In the following weeks, FloridaBulldog.org disclosed recent plans by Broward Health to award a $71.4 million no-bid contract for advertising to a politically connected advertising firm, Zimmerman Advertising. Months earlier, Zimmerman threw a fundraiser for Broward County Judge Nina Di Pietro, the wife of Broward Health Chairman David Di Pietro.
The Bulldog also reported last month that in 2012 Broward Health’s board of gubernatorial appointees awarded a 25-year, no-bid contract to provide radiation oncology services to a company with financial ties to Gov. Scott. The contract is with 21st Century Oncology, a Fort Myers cancer care company that’s owned by Vestar Capital Partners.
Scott’s financial disclosure files indicate that at the time of the board’s vote to award the contract he owned a $210,000 indirect interest in 21st Century Oncology via his investment in Vestar Capital. 21st Century Oncology later donated nearly $400,000 to Gov. Scott’s re-election campaign.
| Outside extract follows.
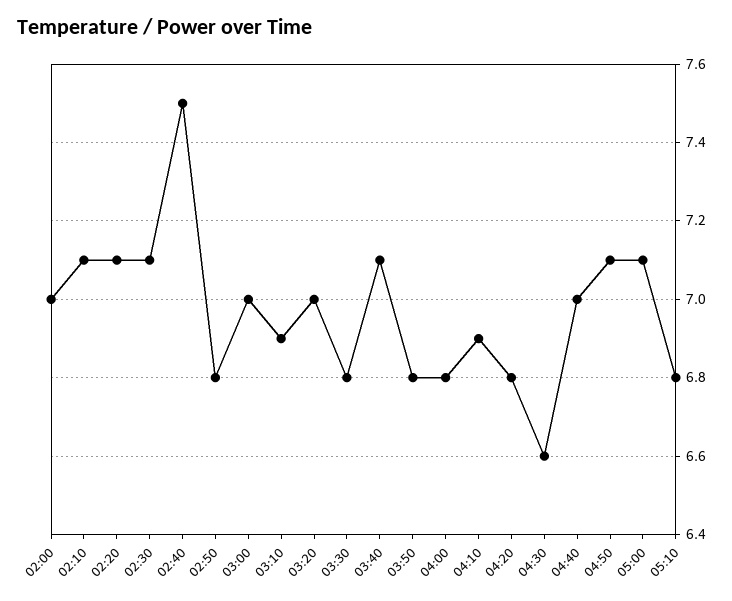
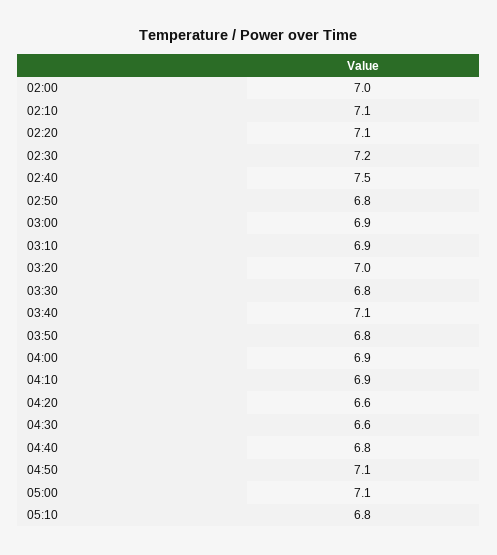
02:30: 7.1 -> 7.2
03:00: 7 -> 6.9
04:00: 6.8 -> 6.9
04:20: 6.8 -> 6.6
04:40: 7 -> 6.8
More controversy followed news that Broward Health Acting President/CEO Kevin Fusco signed deals in February to pay a total of more than $400,000 in hush money to the district’s former chief financial officer who was fired after publicly criticizing the proposed $71.4 million no-bid deal with Zimmerman Advertising. Fusco, whose signing authority is limited to $250,000, did not seek board approval for that deal, or a second deal that paid another executive $537,000 to go away quietly.
On Wednesday, the board voted to replace Fusco as chief executive and installed Pauline Grant as Interim CEO/President. Grant was chief executive of Broward Health North in Pompano Beach.
Di Pietro led a push to fire General Counsel Barrett, but failed on a 4-3 vote of the board. Instead, Barrett was put on a 30-day review plan and her performance will be considered again next month.